### WHAT TO DO:
Reproduce each of the following records without any deviation.

Top of MATERIAL FOR THE TASK

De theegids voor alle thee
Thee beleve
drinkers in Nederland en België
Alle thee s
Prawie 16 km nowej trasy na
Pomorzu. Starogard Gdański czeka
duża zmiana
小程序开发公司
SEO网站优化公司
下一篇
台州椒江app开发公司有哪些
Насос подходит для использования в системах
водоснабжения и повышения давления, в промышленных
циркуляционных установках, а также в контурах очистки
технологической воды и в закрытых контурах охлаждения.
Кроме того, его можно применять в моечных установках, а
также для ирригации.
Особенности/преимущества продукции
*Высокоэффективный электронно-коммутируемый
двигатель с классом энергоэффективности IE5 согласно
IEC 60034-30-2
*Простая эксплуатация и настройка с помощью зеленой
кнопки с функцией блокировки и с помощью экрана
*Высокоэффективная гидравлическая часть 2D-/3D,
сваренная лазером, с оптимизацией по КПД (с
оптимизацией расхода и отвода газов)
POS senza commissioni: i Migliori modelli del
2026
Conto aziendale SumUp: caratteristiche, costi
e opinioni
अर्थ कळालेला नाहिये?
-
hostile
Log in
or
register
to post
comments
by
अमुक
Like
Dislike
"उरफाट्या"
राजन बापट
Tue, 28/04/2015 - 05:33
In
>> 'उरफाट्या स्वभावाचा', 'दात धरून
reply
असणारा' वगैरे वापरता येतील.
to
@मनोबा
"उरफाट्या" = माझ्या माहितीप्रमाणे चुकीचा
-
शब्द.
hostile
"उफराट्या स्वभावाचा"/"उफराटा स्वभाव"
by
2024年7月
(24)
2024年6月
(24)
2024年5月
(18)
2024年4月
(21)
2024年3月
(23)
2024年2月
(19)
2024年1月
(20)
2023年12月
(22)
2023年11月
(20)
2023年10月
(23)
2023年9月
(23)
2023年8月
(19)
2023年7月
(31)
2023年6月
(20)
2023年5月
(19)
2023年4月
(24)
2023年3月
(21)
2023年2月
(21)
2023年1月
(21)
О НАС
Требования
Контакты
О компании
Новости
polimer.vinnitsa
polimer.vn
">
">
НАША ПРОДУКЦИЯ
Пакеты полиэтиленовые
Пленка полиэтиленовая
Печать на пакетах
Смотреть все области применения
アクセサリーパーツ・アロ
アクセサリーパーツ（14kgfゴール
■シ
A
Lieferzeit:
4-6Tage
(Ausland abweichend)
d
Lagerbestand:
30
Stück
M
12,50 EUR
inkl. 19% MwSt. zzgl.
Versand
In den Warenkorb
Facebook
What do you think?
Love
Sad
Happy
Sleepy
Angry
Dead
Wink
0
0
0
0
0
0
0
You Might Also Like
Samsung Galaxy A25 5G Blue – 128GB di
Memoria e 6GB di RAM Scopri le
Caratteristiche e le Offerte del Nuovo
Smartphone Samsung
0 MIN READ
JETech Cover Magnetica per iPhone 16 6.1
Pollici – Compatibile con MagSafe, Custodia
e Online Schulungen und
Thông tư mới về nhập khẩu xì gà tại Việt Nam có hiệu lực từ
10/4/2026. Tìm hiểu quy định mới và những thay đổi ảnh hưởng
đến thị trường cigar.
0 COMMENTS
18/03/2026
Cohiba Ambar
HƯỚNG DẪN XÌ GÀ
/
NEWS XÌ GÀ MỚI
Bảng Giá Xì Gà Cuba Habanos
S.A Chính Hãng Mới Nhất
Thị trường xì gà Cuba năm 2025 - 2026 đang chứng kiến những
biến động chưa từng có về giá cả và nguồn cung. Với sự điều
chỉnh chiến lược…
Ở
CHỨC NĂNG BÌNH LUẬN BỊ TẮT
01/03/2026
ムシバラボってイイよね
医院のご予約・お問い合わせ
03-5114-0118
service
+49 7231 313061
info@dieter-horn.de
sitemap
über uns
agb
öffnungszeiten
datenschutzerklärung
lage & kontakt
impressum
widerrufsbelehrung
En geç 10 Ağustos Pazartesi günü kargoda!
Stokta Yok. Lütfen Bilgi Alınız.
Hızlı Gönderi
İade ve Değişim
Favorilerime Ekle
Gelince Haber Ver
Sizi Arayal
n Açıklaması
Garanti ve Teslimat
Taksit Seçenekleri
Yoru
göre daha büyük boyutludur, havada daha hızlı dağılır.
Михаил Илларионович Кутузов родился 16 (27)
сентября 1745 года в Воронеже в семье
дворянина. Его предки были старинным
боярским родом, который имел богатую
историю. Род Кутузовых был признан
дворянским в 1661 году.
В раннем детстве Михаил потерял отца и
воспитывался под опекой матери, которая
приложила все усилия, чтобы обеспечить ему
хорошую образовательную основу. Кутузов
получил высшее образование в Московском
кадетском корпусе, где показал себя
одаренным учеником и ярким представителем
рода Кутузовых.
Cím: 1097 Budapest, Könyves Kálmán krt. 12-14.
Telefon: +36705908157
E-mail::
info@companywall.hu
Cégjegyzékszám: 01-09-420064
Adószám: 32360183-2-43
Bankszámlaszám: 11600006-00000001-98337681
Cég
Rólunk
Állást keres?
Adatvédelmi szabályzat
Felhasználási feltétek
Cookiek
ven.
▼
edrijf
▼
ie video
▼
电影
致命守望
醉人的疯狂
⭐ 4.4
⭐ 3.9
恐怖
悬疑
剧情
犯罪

Bottom of MATERIAL FOR THE TASK

### REPLY:
De theegids voor alle thee
Thee beleve
drinkers in Nederland en België
Alle thee s
Prawie 16 km nowej trasy na
Pomorzu. Starogard Gdański czeka
duża zmiana
小程序开发公司
SEO网站优化公司
下一篇
台州椒江app开发公司有哪些
Насос подходит для использования в системах
водоснабжения и повышения давления, в промышленных
циркуляционных установках, а также в контурах очистки
технологической воды и в закрытых контурах охлаждения.
Кроме того, его можно применять в моечных установках, а
также для ирригации.
Особенности/преимущества продукции
*Высокоэффективный электронно-коммутируемый
двигатель с классом энергоэффективности IE5 согласно
IEC 60034-30-2
*Простая эксплуатация и настройка с помощью зеленой
кнопки с функцией блокировки и с помощью экрана
*Высокоэффективная гидравлическая часть 2D-/3D,
сваренная лазером, с оптимизацией по КПД (с
оптимизацией расхода и отвода газов)
POS senza commissioni: i Migliori modelli del
2026
Conto aziendale SumUp: caratteristiche, costi
e opinioni
अर्थ कळालेला नाहिये?
-
hostile
Log in
or
register
to post
comments
by
अमुक
Like
Dislike
"उरफाट्या"
राजन बापट
Tue, 28/04/2015 - 05:33
In
>> 'उरफाट्या स्वभावाचा', 'दात धरून
reply
असणारा' वगैरे वापरता येतील.
to
@मनोबा
"उरफाट्या" = माझ्या माहितीप्रमाणे चुकीचा
-
शब्द.
hostile
"उफराट्या स्वभावाचा"/"उफराटा स्वभाव"
by
2024年7月
(24)
2024年6月
(24)
2024年5月
(18)
2024年4月
(21)
2024年3月
(23)
2024年2月
(19)
2024年1月
(20)
2023年12月
(22)
2023年11月
(20)
2023年10月
(23)
2023年9月
(23)
2023年8月
(19)
2023年7月
(31)
2023年6月
(20)
2023年5月
(19)
2023年4月
(24)
2023年3月
(21)
2023年2月
(21)
2023年1月
(21)
О НАС
Требования
Контакты
О компании
Новости
polimer.vinnitsa
polimer.vn
">
">
НАША ПРОДУКЦИЯ
Пакеты полиэтиленовые
Пленка полиэтиленовая
Печать на пакетах
Смотреть все области применения
アクセサリーパーツ・アロ
アクセサリーパーツ（14kgfゴール
■シ
A
Lieferzeit:
4-6Tage
(Ausland abweichend)
d
Lagerbestand:
30
Stück
M
12,50 EUR
inkl. 19% MwSt. zzgl.
Versand
In den Warenkorb
Facebook
What do you think?
Love
Sad
Happy
Sleepy
Angry
Dead
Wink
0
0
0
0
0
0
0
You Might Also Like
Samsung Galaxy A25 5G Blue – 128GB di
Memoria e 6GB di RAM Scopri le
Caratteristiche e le Offerte del Nuovo
Smartphone Samsung
0 MIN READ
JETech Cover Magnetica per iPhone 16 6.1
Pollici – Compatibile con MagSafe, Custodia
e Online Schulungen und
Thông tư mới về nhập khẩu xì gà tại Việt Nam có hiệu lực từ
10/4/2026. Tìm hiểu quy định mới và những thay đổi ảnh hưởng
đến thị trường cigar.
0 COMMENTS
18/03/2026
Cohiba Ambar
HƯỚNG DẪN XÌ GÀ
/
NEWS XÌ GÀ MỚI
Bảng Giá Xì Gà Cuba Habanos
S.A Chính Hãng Mới Nhất
Thị trường xì gà Cuba năm 2025 - 2026 đang chứng kiến những
biến động chưa từng có về giá cả và nguồn cung. Với sự điều
chỉnh chiến lược…
Ở
CHỨC NĂNG BÌNH LUẬN BỊ TẮT
01/03/2026
ムシバラボってイイよね
医院のご予約・お問い合わせ
03-5114-0118
service
+49 7231 313061
info@dieter-horn.de
sitemap
über uns
agb
öffnungszeiten
datenschutzerklärung
lage & kontakt
impressum
widerrufsbelehrung
En geç 10 Ağustos Pazartesi günü kargoda!
Stokta Yok. Lütfen Bilgi Alınız.
Hızlı Gönderi
İade ve Değişim
Favorilerime Ekle
Gelince Haber Ver
Sizi Arayal
n Açıklaması
Garanti ve Teslimat
Taksit Seçenekleri
Yoru
göre daha büyük boyutludur, havada daha hızlı dağılır.
Михаил Илларионович Кутузов родился 16 (27)
сентября 1745 года в Воронеже в семье
дворянина. Его предки были старинным
боярским родом, который имел богатую
историю. Род Кутузовых был признан
дворянским в 1661 году.
В раннем детстве Михаил потерял отца и
воспитывался под опекой матери, которая
приложила все усилия, чтобы обеспечить ему
хорошую образовательную основу. Кутузов
получил высшее образование в Московском
кадетском корпусе, где показал себя
одаренным учеником и ярким представителем
рода Кутузовых.
Cím: 1097 Budapest, Könyves Kálmán krt. 12-14.
Telefon: +36705908157
E-mail::
info@companywall.hu
Cégjegyzékszám: 01-09-420064
Adószám: 32360183-2-43
Bankszámlaszám: 11600006-00000001-98337681
Cég
Rólunk
Állást keres?
Adatvédelmi szabályzat
Felhasználási feltétek
Cookiek
ven.
▼
edrijf
▼
ie video
▼
电影
致命守望
醉人的疯狂
⭐ 4.4
⭐ 3.9
恐怖
悬疑
剧情
犯罪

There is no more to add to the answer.